In 1982, he married his wife Kirsten, and they built a beautiful home on Fountain Lake, including room for a chiropractic clinic downstairs. The thought was that McGowan could see patients in the family home a couple days each week when he retired.

He began seeing patients in Delano again after selling his Chaska office in 1986. The Granite Falls clinic was sold in 2002.

McGowan will turn 58 years old this year, and has witnessed some changes in chiropractic care during his extensive 30 years in the business.

Though there have been changes in technology, the philosophy of chiropractic care remains the same, it’s a hands on, natural health care system where the nervous system controls things in the body, and the body heals itself.

Insurance coverage has changed for the better and for the worse, according to McGowan.
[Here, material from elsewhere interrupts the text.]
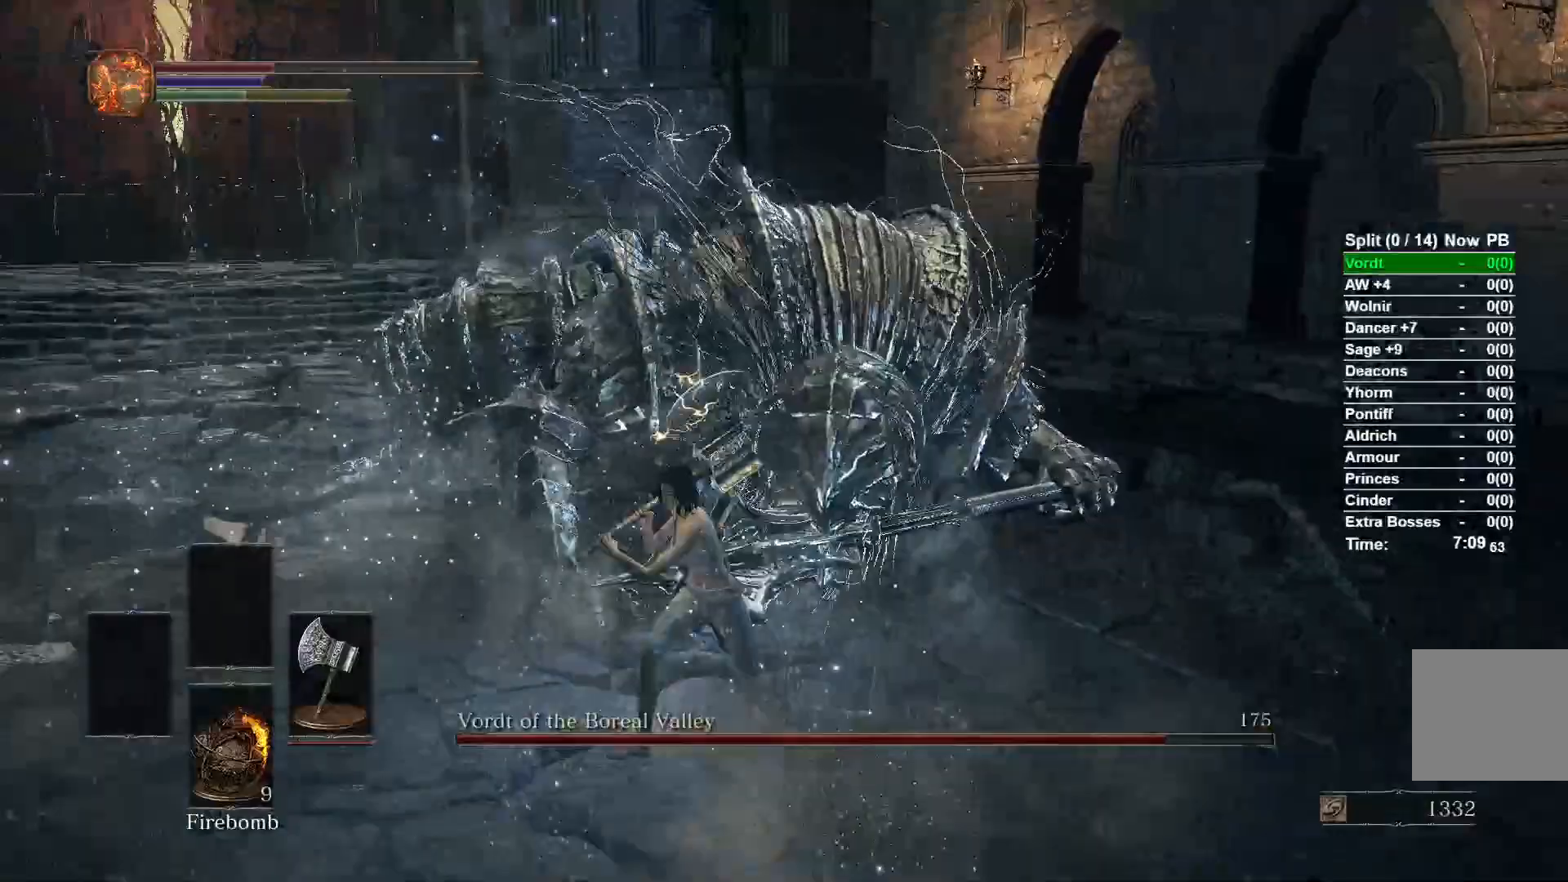
{"dt_ms": 500, "buttons": [], "left_stick": "left", "right_stick": "center", "events": [[433, "left_stick", "left"], [433, "right_stick", "center"]]}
He isn’t a member of any providership, except for Medicare, but instead charges a low flat rate.

“Signing up with insurance companies can help young practitioners get started in the business, but I avoid the headaches that come along with that,” he said. “I have no overhead, and can keep my rates low.”

Along with changes in technology and insurance came a change in the patients themselves.

McGowan says that, today, patients are much more aware of their own health than they were 30 years ago. He sees it as a very positive thing, and is happy his patients are more proactive, ask more questions, and seek alternatives to better their health.

Patients, themselves, may have changed over the years, but Dr. McGowan has the same friendly bedside manner he did years ago.

“He’s very sincere,” said Georgia G. Snicker of Delano. “I’ve probably been seeing him for 25 years. He’s very good, and knows what he’s doing.”

Kirsten McGoawn is also involved in health care as the assistant administrator and director of nursing at Auburn Homes in Waconia.

“It’s, without a doubt, the coolest nursing home I’ve ever seen,” he said.

A new building, the home-oriented Auburn home features separate wings with the residents’ own kitchen and dinning areas, allowing residents to eat at different times. There are flat screen TVs, fireplaces, and it is decorated as a home would be.

McGowan speaks of a story of an infant he treated almost 30 years ago.

A man came to the clinic with a sore back, and felt so much better after an adjustment that he asked if there was anything McGowan could do for his daughter.

As a 5-month-old baby, this man’s little girl was having a lot of digestive troubles, not gaining weight, not having bowel movements, and vomiting.

Being a young, confident practitioner, McGowan said he could help, and instructed the man to bring the baby in. Returning with his daughter, the man brought his wife as well, who had never been to a chiropractor.

“I adjusted the baby,” McGowan recalled. “They went home, and the next day, the dad called me asking what I had done to his daughter. My first thought was – ‘Oh no, what’s wrong?’”

The relieved father told McGowan that once home, his baby had a bowel movement, began eating like crazy, and slept all night.

About 25 years, later a beautiful young woman walked into McGowan’s office with her baby. Not recognizing her, he asked if she had been to the clinic before. Announcing she was that infant he had helped all those years ago, McGowan could hardly believe his eyes.

For many years, countless members of this same family have been going to his clinic and always bring in their babies to be checked, as well.

Though dedicated to his profession, he makes sure to find time to be involved with the community – through local sports or Delano United Methodist Church.

Photography is a passion of his, and while visiting his home, one can’t help but notice his other hobby – gardening and landscaping.

When asked about plans for the future, McGowan said, “I like what I do. I think it’d be cool to have a 40th anniversary. I mean, I will do this job until I can’t walk anymore – I love taking care of people.”